第256章(3/3)
"这是字!跟阿姑说的一样,像蚕在吐丝,弯弯曲曲的,要结茧呢!"
掌灯时,书阁的窗透出暖黄的光,比集市的灯笼还亮,照得阁前的桑苗都泛着光,叶尖的露珠像挂了串小灯笼。
刘妧翻着《天禄阁开放记》,末页王老实画的"黔首登楼图",老妇抱孙指着书,越人捧着卷笑,旁边注着歪歪扭扭的字,像刚学写字的孩童画的符。
"书阁的梯子跟织坊的踏板一样好爬,不像太学的梯子陡,阿婆都能上——我家阿婆就上去了,还摸了书呢,下来后跟邻居说'书摸着比绸缎还滑'。"
陈阿娇展开"书阁夜灯",锦纸罩上画着"凿壁偷光",烛火一照,那光像从墙缝里钻出来的,弱兮兮的,却亮得执着,透着股不服输的劲儿。
"尚方署做了百盏。"她递一盏给卫子夫,灯柄的锦线缠着,不磨手,握在手里暖暖的。
"百姓夜读可用,不用再点松明子,熏得书发黄——上次老儒的《诗经》,就是被松明子熏得页边焦了,心疼得他直叹气,说'字都被熏瘦了'。"

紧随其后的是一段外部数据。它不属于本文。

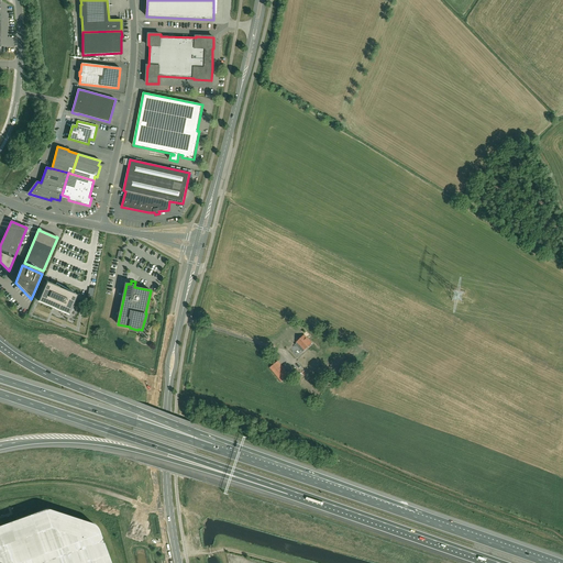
[(46,283),(39,301),(69,315),(77,296),(57,284),(56,284),(55,286),(46,283)]
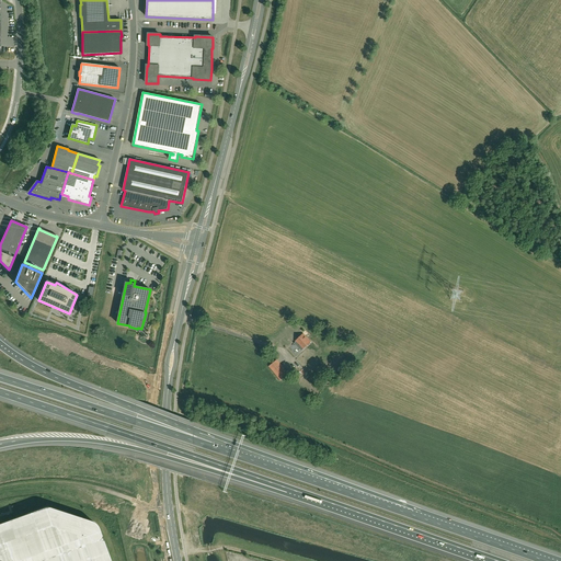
[(296,342),(295,343),(301,351),(305,347),(310,342),(304,334),(296,341),(296,342)]
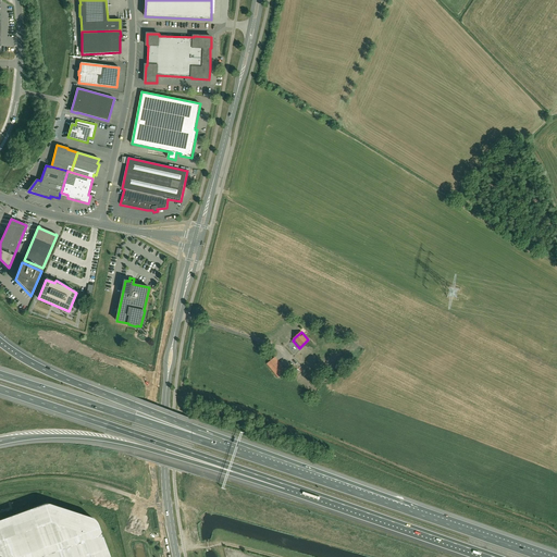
[(281,364),(273,370),(279,378),(286,371),(281,364)]
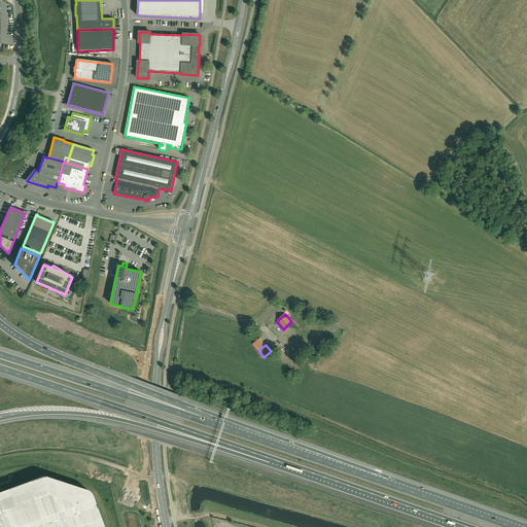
[(284,358),(293,366),(296,362),(287,355),(284,358)]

卫子夫捧着《全民读书册》进来,纸页哗哗响,像风吹过稻田,簌簌的。
"开放首日接待千余人,借走三百卷。"她指着册上的记录,墨迹还新鲜着。
"《织锦图谱》《芍陂稻经》被借走八回,阿月的《桑蚕歌》也被翻得卷了边,越人都来借,说比口传的清楚,口传的容易忘,书里的字钉在那儿,跑不了。"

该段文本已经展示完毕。